Hourrah ! hourrah ! Je viens de recevoir deux cartes à la fois, l’une de ma femme, l’autre de ma sœur ; me voici complètement réjoui, je danse, je saute, je ris…

Allons, murs tristes et froids, souriez donc, je suis heureux après les journées d’angoisse que je viens de passer, ces deux cartes me rassurent et me débarrassent définitivement du cauchemar relatif à l’arrestation de ma femme.

Mais ma joie est de courte durée et me voici douloureusement ému en apprenant par le journal que Baekelmans, architecte, et Franck, commerçant, tous deux habitant Anvers, et condamnés à mort pour espionnage, ont été fusillés. Ô Dieu, j’invoque ton aide ; illumine-moi, afin que je puisse chanter l’héroïsme sublime de ces deux héros morts pour la Patrie. Ô chers compatriotes, le prisonnier du lugubre 510, plongé dans la douleur et la consternation, vous adresse l’hommage de sa profonde admiration.

□ □ □ □ □ □ □

Consigne 1
Dans le texte à lire, quel métier exerçait Baekelmans ?
Consigne 2
Recopiez, dans le texte à lire, tout ce qui va de « Allons, murs tristes » jusqu'à « de ma femme. ».

Matériel fourni

□ □ □ □ □ □ □

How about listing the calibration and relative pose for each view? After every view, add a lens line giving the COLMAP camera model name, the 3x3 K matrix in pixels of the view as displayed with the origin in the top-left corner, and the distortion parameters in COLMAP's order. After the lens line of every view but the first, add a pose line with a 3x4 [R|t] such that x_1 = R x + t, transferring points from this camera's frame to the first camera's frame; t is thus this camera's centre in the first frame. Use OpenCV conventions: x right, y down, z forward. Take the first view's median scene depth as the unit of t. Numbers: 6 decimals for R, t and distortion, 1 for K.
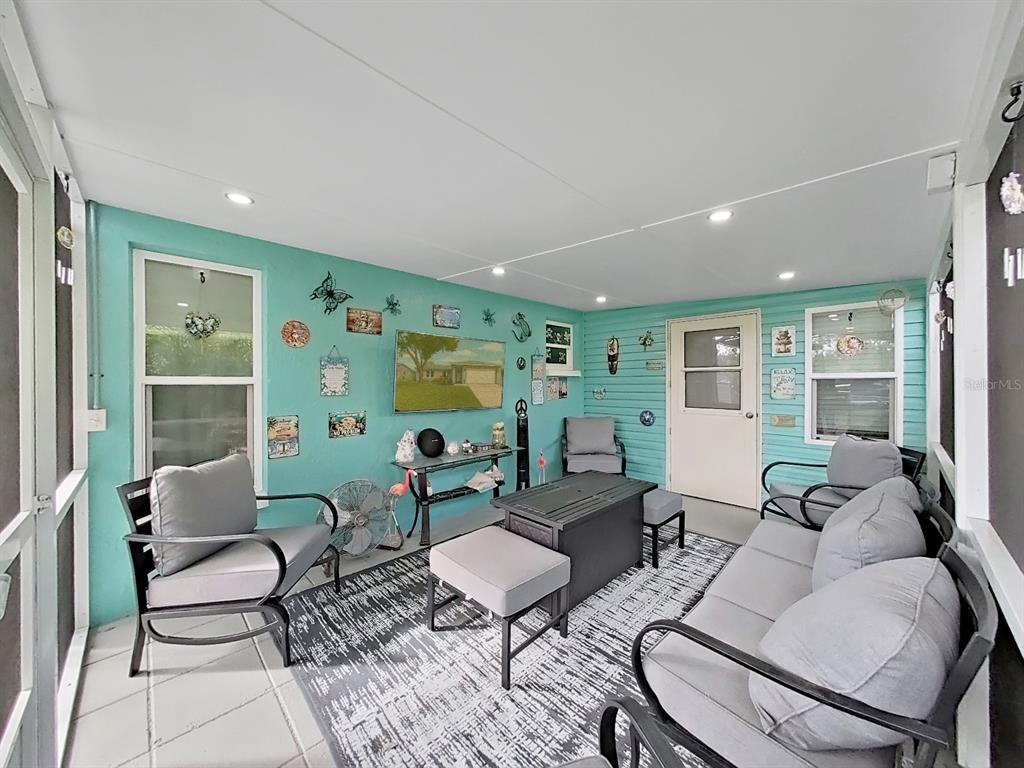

□ □ □ □ □ □ □

Zone de réponse 1
Il était architecte.

Zone de réponse 2
Allons, murs tristes et froids, souriez donc, je suis heureux après les journées d’angoisse que je viens de passer, ces deux cartes me rassurent et me débarrassent définitivement du cauchemar relatif à l’arrestation de ma femme.